##### DATA EXTRACT

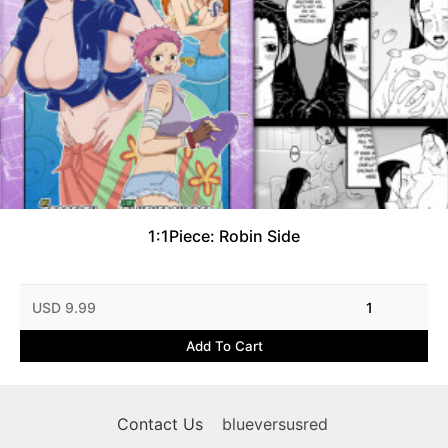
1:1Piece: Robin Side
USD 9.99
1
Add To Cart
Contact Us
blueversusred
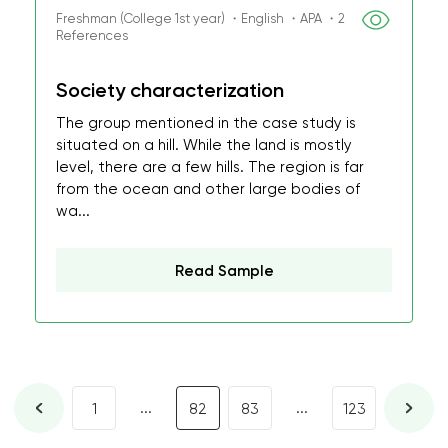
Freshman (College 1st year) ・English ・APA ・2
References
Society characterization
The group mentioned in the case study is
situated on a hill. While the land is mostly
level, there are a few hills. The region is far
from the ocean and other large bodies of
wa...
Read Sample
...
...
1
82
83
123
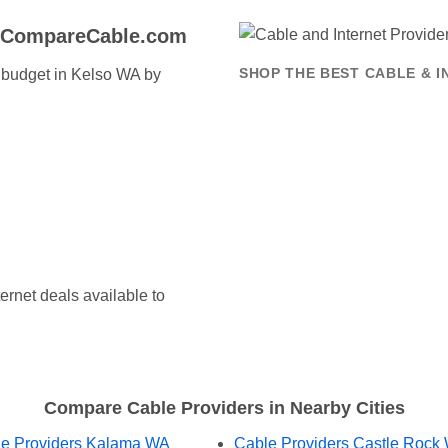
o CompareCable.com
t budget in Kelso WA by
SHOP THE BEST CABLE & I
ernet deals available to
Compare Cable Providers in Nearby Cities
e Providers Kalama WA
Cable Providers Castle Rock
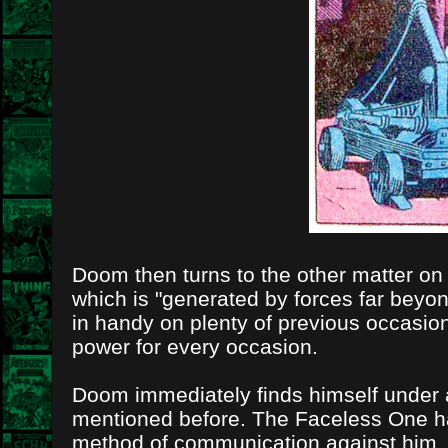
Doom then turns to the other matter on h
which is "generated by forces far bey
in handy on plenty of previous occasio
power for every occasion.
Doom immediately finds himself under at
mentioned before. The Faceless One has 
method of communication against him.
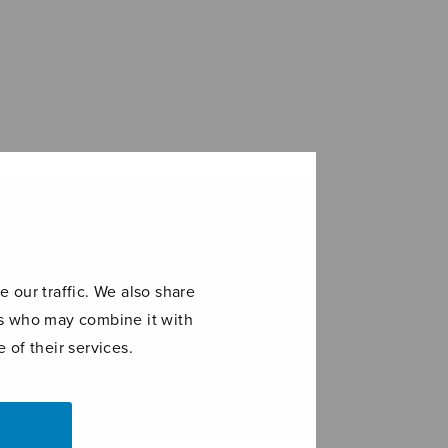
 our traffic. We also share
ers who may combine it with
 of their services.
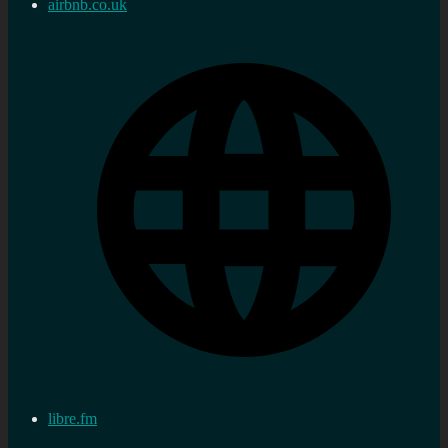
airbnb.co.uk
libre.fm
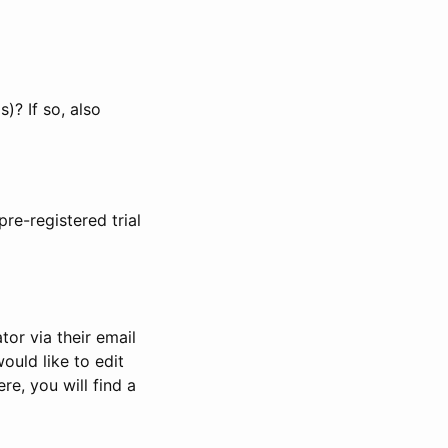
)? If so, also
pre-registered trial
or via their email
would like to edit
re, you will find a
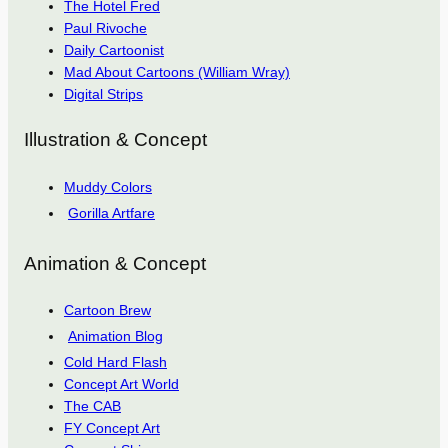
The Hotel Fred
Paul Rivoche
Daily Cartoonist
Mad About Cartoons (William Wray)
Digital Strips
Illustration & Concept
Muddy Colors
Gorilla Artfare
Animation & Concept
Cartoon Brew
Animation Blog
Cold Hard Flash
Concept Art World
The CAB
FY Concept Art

##########

| TRY IT |
One exact copy of the data is required, and it should hold no pictures.

| SOLVED PROBLEM |
1:1Piece: Robin Side
USD 9.99
1
Add To Cart
Contact Us
blueversusred
Freshman (College 1st year) ・English ・APA ・2
References
Society characterization
The group mentioned in the case study is
situated on a hill. While the land is mostly
level, there are a few hills. The region is far
from the ocean and other large bodies of
wa...
Read Sample
...
...
1
82
83
123
o CompareCable.com
t budget in Kelso WA by
SHOP THE BEST CABLE & I
ernet deals available to
Compare Cable Providers in Nearby Cities
e Providers Kalama WA
Cable Providers Castle Rock
Doom then turns to the other matter on h
which is "generated by forces far bey
in handy on plenty of previous occasio
power for every occasion.
Doom immediately finds himself under at
mentioned before. The Faceless One has 
method of communication against him.
 our traffic. We also share
ers who may combine it with
 of their services.
airbnb.co.uk
libre.fm
)? If so, also
pre-registered trial
or via their email
would like to edit
re, you will find a
The Hotel Fred
Paul Rivoche
Daily Cartoonist
Mad About Cartoons (William Wray)
Digital Strips
Illustration & Concept
Muddy Colors
Gorilla Artfare
Animation & Concept
Cartoon Brew
Animation Blog
Cold Hard Flash
Concept Art World
The CAB
FY Concept Art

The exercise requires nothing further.